En interne, beaucoup le jugeaient pourtant incontournable. Mais d’autres doutaient : fallait-il mettre en avant l’un des artisans du Pacte vert, au risque d’alimenter, en pleine crise agricole, le procès en déconnexion fait aux élus européens ?
Canfin, lui, refuse de renier son bilan, et assume d’avoir joué le jeu du compromis européen.
Notamment face à Raphaël Glucksmann, tête de liste PS-Place publique, qui prend des points depuis des semaines dans les sondages au détriment de la liste macroniste.
“Il y a un nœud qu’on n’arrive pas encore à ‘craquer’, qui est de dénoncer cette incohérence complète entre ses propos d’estrade et la réalité de ses votes”, concède-t-il. Le plan de relance, le Pacte asile et migration, la loi climat de 2021 : l’allié des socialistes n’a pas voté pour. Des choix à rebours de ce qu’attendent, selon Canfin, “les électeurs pro-européens (…), ceux qui veulent des résultats”.
Objectif 20%
La liste de cette année ayant été annoncée tardivement, Canfin n’est vraiment entré en campagne que depuis début mai. Missionné, avec d’autres, pour mobiliser la part de l’électorat macroniste qui se tâte à aller voter — la liste emmenée par Valérie Hayer stagne autour de 16% d’intentions de vote —, il ne cherche pas à nier le risque qu’encourt le camp présidentiel.
“En dessous de 20%, on aura du mal à dire que c’est un succès”, et “on sera moins forts pour défendre nos idées”, lâche-t-il. “Les autres chefs d’Etat vont regarder le vote Macron.”
L’eurodéputé Renew pense qu’il n’est “pas infaisable” de grappiller les 3 ou 4 points nécessaires pour atteindre cette barre symbolique.
A une condition : “Il faut qu’Emmanuel Macron s’implique”, énonce-t-il, se disant certain que le président “en a très envie”. Son argument : “Les enquêtes montrent que c’est le seul qui est capable d’aller chercher son propre électorat.”
Quant aux électeurs de Glucksmann, Pascal Canfin s’est naturellement mis en tête d’aller les chercher, quitte à assumer, le 13 mai dernier sur France Inter, d’être parfois “en désaccord avec certaines parties de l’action du gouvernement”. Sa critique de la loi immigration lui a valu la réprobation d’Aurore Bergé, ministre issue de la droite, lors du dernier comité de campagne.
Ses résultats à lui ? L’écolo réaliste, ex-président de WWF, en parle volontiers.

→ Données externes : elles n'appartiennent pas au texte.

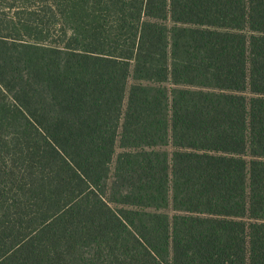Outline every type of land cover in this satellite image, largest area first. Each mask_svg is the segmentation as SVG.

Avec le fameux Pacte vert — le plan européen pour atteindre la neutralité carbone en 2050 —, “on a fait le job”, plaide-t-il fièrement. D’ailleurs, les intentions de la droite et l’extrême droite de le détricoter ne l’inquiètent pas. Trop tard, affirme-t-il : “le coup est parti”. Le sujet est désormais celui du “déploiement” des mesures prises.

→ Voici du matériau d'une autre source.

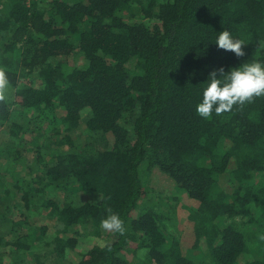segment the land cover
<instances>
[{"label": "trees", "instance_id": "trees-1", "mask_svg": "<svg viewBox=\"0 0 264 264\" xmlns=\"http://www.w3.org/2000/svg\"><path fill=\"white\" fill-rule=\"evenodd\" d=\"M253 61L264 0H0V264H264V96L196 113Z\"/></svg>", "mask_w": 264, "mask_h": 264}, {"label": "clouds", "instance_id": "clouds-1", "mask_svg": "<svg viewBox=\"0 0 264 264\" xmlns=\"http://www.w3.org/2000/svg\"><path fill=\"white\" fill-rule=\"evenodd\" d=\"M214 44L218 49L234 53L236 57L245 55L242 50L244 41L234 38L227 30L218 34ZM8 84L7 74L0 69V100L5 99ZM205 84L201 102L196 106V113L200 118L207 120L213 113L221 115L231 111L236 105L251 102L254 97L264 96V64L246 62L227 72L220 68L209 74ZM100 227L105 232L120 235L125 232L124 222L118 214L108 215L101 221Z\"/></svg>", "mask_w": 264, "mask_h": 264}, {"label": "rangeland", "instance_id": "rangeland-1", "mask_svg": "<svg viewBox=\"0 0 264 264\" xmlns=\"http://www.w3.org/2000/svg\"><path fill=\"white\" fill-rule=\"evenodd\" d=\"M162 175H160L158 172H155L153 174V187L154 189L160 190L163 189V191H165L166 193H171L172 196L174 197H178L179 200H181V205H189V200L181 193L179 192V190L174 191V188L172 186V190H171V184L169 182H167V180L164 178H161ZM181 207V206H180ZM185 212H180L179 213V223L178 225H180L179 227L183 226L185 224Z\"/></svg>", "mask_w": 264, "mask_h": 264}]
</instances>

Canfin reconnaît toutefois un échec, sur la politique agricole commune (PAC) : la remise en cause de son verdissement, en toute fin de mandature. “Le truc est bloqué (…), il faut qu’on change de méthode.”
Le rêve Draghi
Faire campagne ne l’empêche pas de cogiter sur le coup d’après. Loin de faire mine de ne pas y penser, Canfin est intarissable sur la recomposition future du Parlement.
Laissant volontiers entrevoir ses talents de tacticien, il liste déjà les “sujets de contentieux” sur lesquels la droite, la gauche et les libéraux s’écharperont pour trouver un “contrat de coalition” : l’investissement commun dans le numérique et les technologies vertes (en réponse aux politiques de subventions de la Chine et des Etats-Unis), le Fonds européen de défense de 100 milliards d’euros, le financement du nucléaire par de l’argent européen, la transition agricole et bien sûr le sujet migratoire, avec une droite qui prône désormais l’expulsion massive des migrants vers des pays tiers.
Canfin, qui a l’oreille d’Emmanuel Macron sur les questions européennes, phosphore aussi sur la course aux top jobs — les principaux postes à responsabilité de l’UE —, qui agite autant la bulle bruxelloise qu’elle indiffère en France.
L’eurodéputé a un rêve, partagé, affirme-t-il, dans l’“écosystème présidentiel” : que Mario Draghi “puisse jouer un rôle” au plus haut niveau, en prenant la présidence de la Commission ou du Conseil européen, les deux postes les plus convoités.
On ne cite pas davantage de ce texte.